Observe also how the missing category dilutes the importance of Unf after other variables are taken out.
## KEEPOUTPUT
dk = dm2.copy()
dk = dk[[i for i in dm2.columns if not i in ["OverallQual", "GarageCars", "GrLivArea",
"GarageArea", "YearBuilt", "TotalBsmtSF",
"1stFlrSF", "2ndFlrSF", "FullBath"]]]
X, y, xcols = getXY(dk)
rf = RandomForestRegressor(n_estimators=10)
rf.fit(X,y);
plt.figure(figsize=(10,2)); plt.grid()
plt.plot(rf.feature_importances_, label="est1", marker="x")

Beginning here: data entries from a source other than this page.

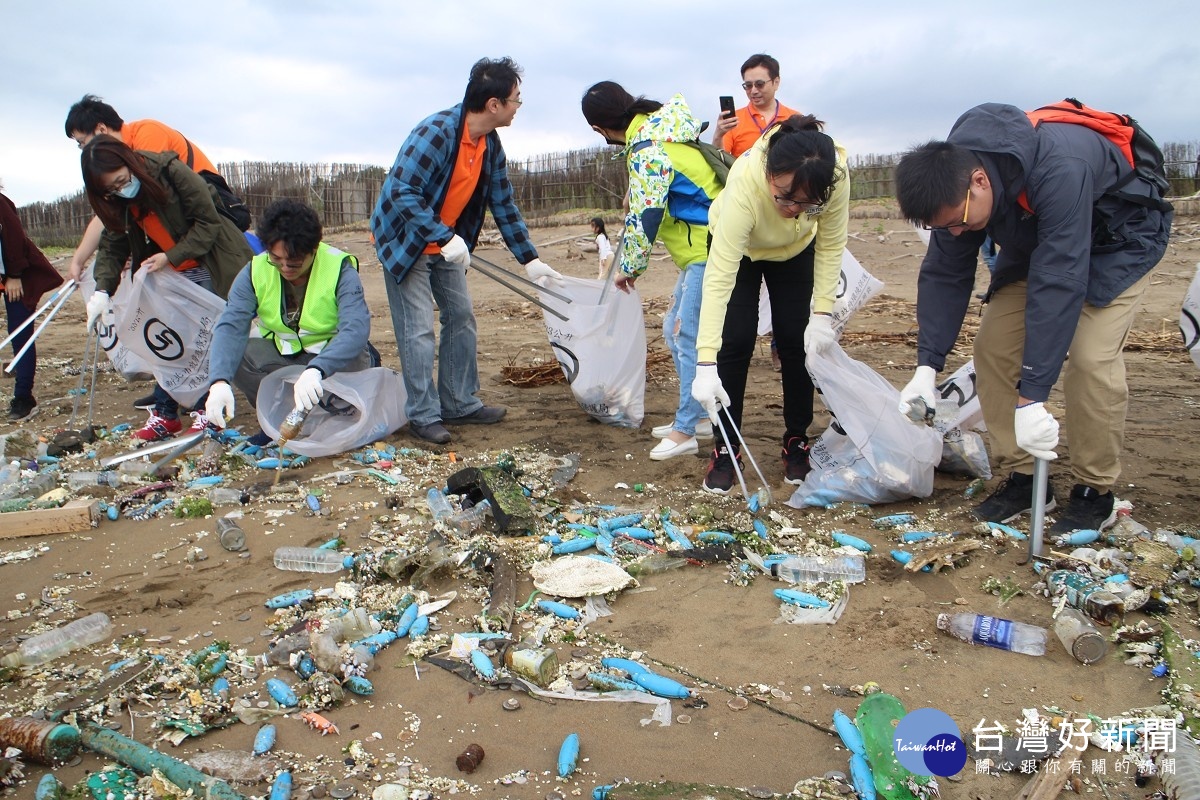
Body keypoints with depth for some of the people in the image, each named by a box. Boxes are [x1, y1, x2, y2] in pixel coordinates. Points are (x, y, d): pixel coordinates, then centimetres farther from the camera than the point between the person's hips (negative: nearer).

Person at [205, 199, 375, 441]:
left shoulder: (340, 270, -22)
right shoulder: (255, 271, -13)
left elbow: (356, 328, -37)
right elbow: (230, 326, -24)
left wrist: (316, 370, -55)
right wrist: (219, 381, -42)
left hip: (334, 355, -2)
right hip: (279, 355, 3)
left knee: (356, 361, -36)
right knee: (233, 357, -26)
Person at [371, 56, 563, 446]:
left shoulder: (491, 146, -2)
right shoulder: (436, 132, -26)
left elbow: (504, 205, 4)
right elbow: (402, 192, -31)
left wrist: (529, 259, 0)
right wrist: (444, 238, -36)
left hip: (447, 244, 8)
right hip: (405, 241, -8)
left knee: (461, 319, 8)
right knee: (418, 330, -7)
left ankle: (460, 404, 19)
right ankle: (423, 415, 4)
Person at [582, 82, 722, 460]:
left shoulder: (647, 152, -20)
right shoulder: (660, 128, 11)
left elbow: (645, 218, -18)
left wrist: (630, 267, -5)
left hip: (709, 252, -10)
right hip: (700, 250, 10)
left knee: (689, 337, -8)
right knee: (675, 331, 15)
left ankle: (685, 430, -2)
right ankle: (696, 416, 23)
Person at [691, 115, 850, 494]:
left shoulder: (836, 175, -36)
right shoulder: (745, 182, -44)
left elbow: (831, 245, -17)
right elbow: (718, 278, -46)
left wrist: (823, 313, -22)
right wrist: (706, 364, -50)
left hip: (796, 250, 3)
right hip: (737, 246, -2)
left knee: (796, 341, -4)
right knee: (736, 341, -12)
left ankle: (797, 442, 13)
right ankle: (725, 449, 1)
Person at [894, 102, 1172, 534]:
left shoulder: (1058, 170, -42)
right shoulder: (951, 183, -21)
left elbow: (1059, 283, -44)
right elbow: (944, 273, -15)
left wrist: (1032, 397, -45)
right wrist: (927, 366, -23)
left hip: (1117, 242, -6)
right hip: (1034, 243, 6)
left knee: (1091, 357, -21)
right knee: (993, 345, -8)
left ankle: (1094, 491, -3)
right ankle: (1021, 478, 4)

plt.xticks(range(len(xcols)), xcols, rotation="vertical");
## KEEPOUTPUT
dk = dm1.copy()
dk = dk[[i for i in dm1.columns if not i in ["OverallQual", "GarageCars", "GrLivArea",
"GarageArea", "YearBuilt", "TotalBsmtSF",
"1stFlrSF", "2ndFlrSF", "FullBath"]]]
X, y, xcols = getXY(dk)
rf = RandomForestRegressor(n_estimators=10)
rf.fit(X,y);
plt.figure(figsize=(10,2)); plt.grid()
plt.plot(rf.feature_importances_, label="est1", marker="x")
plt.xticks(range(len(xcols)), xcols, rotation="vertical");